> **Work required**:
Copy the entries again, starting at the line that contains "Provides service to" and ending at the end of the entries, with "grammar" put in place of "semantics" and nothing else changed.

> **Records supplied**:
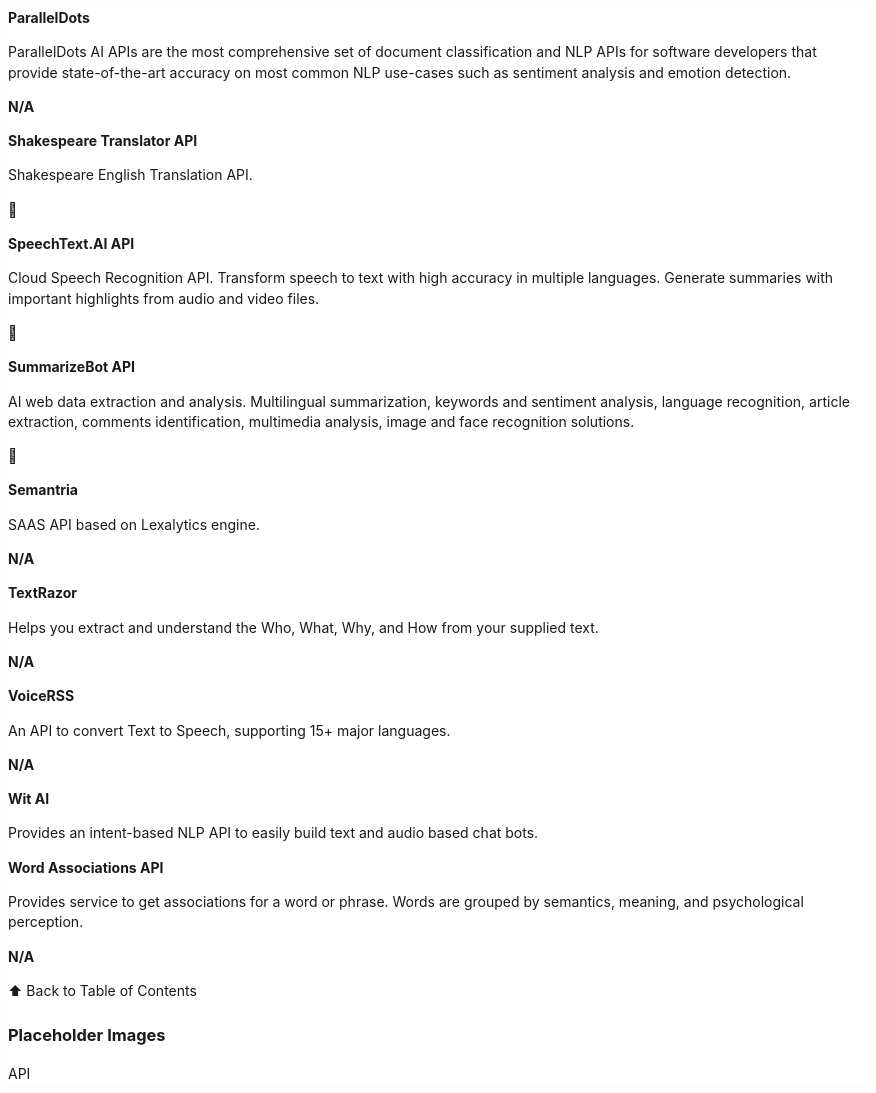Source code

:**ParallelDots**

ParallelDots AI APIs are the most comprehensive set of document classification and NLP APIs for software developers that provide state-of-the-art accuracy on most common NLP use-cases such as sentiment analysis and emotion detection.

**N/A**

**Shakespeare Translator API**

Shakespeare English Translation API.

💸

**SpeechText.AI API**

Cloud Speech Recognition API. Transform speech to text with high accuracy in multiple languages. Generate summaries with important highlights from audio and video files.

💸

**SummarizeBot API**

AI web data extraction and analysis. Multilingual summarization, keywords and sentiment analysis, language recognition, article extraction, comments identification, multimedia analysis, image and face recognition solutions.

💸

**Semantria**

SAAS API based on Lexalytics engine.

**N/A**

**TextRazor**

Helps you extract and understand the Who, What, Why, and How from your supplied text.

**N/A**

**VoiceRSS**

An API to convert Text to Speech, supporting 15+ major languages.

**N/A**

**Wit AI**

Provides an intent-based NLP API to easily build text and audio based chat bots.

**Word Associations API**

Provides service to get associations for a word or phrase. Words are grouped by semantics, meaning, and psychological perception.

**N/A**

⬆ Back to Table of Contents

### Placeholder Images

API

> **Response area**:
Provides service to get associations for a word or phrase. Words are grouped by grammar, meaning, and psychological perception.

**N/A**

⬆ Back to Table of Contents

### Placeholder Images

API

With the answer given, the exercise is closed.